BioWorld International Correspondent
LONDON - Nasdaq will acquire 58 percent of Easdaq, the pan-European high-tech stock market, and turn it into the European leg of a 24-hour global trading platform. The overall aim is to expand European order flow in Nasdaq-listed stocks, create a European initial public offering market of choice for biotechnology and other high-tech companies, and expand cross-border trading.
"This is brilliant news for biotechnology," Glyn Edwards, CEO of Easdaq-listed Antisoma plc, told BioWorld International. "There is a need for a pan-European high market. Nasdaq has said it will beef up the trading platform, which will be important compared to the way Easdaq was drifting. But to be successful it must also attract more companies to list, and build up trading volumes.
"Easdaq is not a strong market, and it will take time, but Nasdaq has the advantage of brand and a neutral position as it attempts to build a pan-European market."
Taking control of Easdaq is very much a second choice for Nasdaq, which has been making overtures to the London Stock Exchange and the Deutsche Borse. A re-energized Easdaq will be in direct competition with London's TechMark and Frankfurt's Neuer Markt high-tech stock markets.
Nasdaq said it will spend US$60 million to restructure Easdaq, based in Brussels, into a globally linked pan-European market called Nasdaq Europe. Armed with a new trading platform it will aim to undercut rivals by reducing the cost of cross-border trading and settlement. Nasdaq said it views this transaction as its first step in the consolidation of trading in Europe, adding, "Discussions with other markets and major market participants, however, will continue."
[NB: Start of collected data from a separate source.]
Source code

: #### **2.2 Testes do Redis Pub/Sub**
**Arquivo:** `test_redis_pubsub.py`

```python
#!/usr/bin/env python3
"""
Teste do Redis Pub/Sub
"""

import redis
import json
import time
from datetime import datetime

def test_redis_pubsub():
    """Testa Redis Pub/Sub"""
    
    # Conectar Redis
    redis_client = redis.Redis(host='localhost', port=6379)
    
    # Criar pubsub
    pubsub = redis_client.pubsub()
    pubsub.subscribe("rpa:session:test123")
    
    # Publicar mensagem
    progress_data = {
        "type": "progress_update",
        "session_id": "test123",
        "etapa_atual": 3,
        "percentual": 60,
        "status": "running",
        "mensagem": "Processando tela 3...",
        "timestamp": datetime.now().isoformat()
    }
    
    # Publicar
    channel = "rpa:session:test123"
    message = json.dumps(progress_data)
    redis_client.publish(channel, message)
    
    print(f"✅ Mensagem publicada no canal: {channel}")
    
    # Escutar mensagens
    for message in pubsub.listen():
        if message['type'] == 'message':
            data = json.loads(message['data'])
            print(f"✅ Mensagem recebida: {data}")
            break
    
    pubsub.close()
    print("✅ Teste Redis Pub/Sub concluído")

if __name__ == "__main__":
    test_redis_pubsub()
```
Easdaq has attracted only 62 listings since its launch five years ago, with the number of IPOs in 2000 a dismal three. This compares to more than 330 companies that have listed on the Neuer Markt in Frankfurt, Germany, since its formation a few months after Easdaq. In 2000 there were over 100 IPOs on the Neuer Markt.
Antisoma, based in London, listed on Easdaq in December 1998. Edwards said, "We are not disappointed by what Easdaq did for us. We were the only biotechnology company in Europe to list in the last quarter of 1998, and we could only do it because Easdaq gave us reach. But overall the market hasn't done well."
Antisoma subsequently listed in London as well. The other biotechnology companies that went public on Easdaq are Chemunex and Innogenetics, while deCode Genetics and Pharming have secondary listings.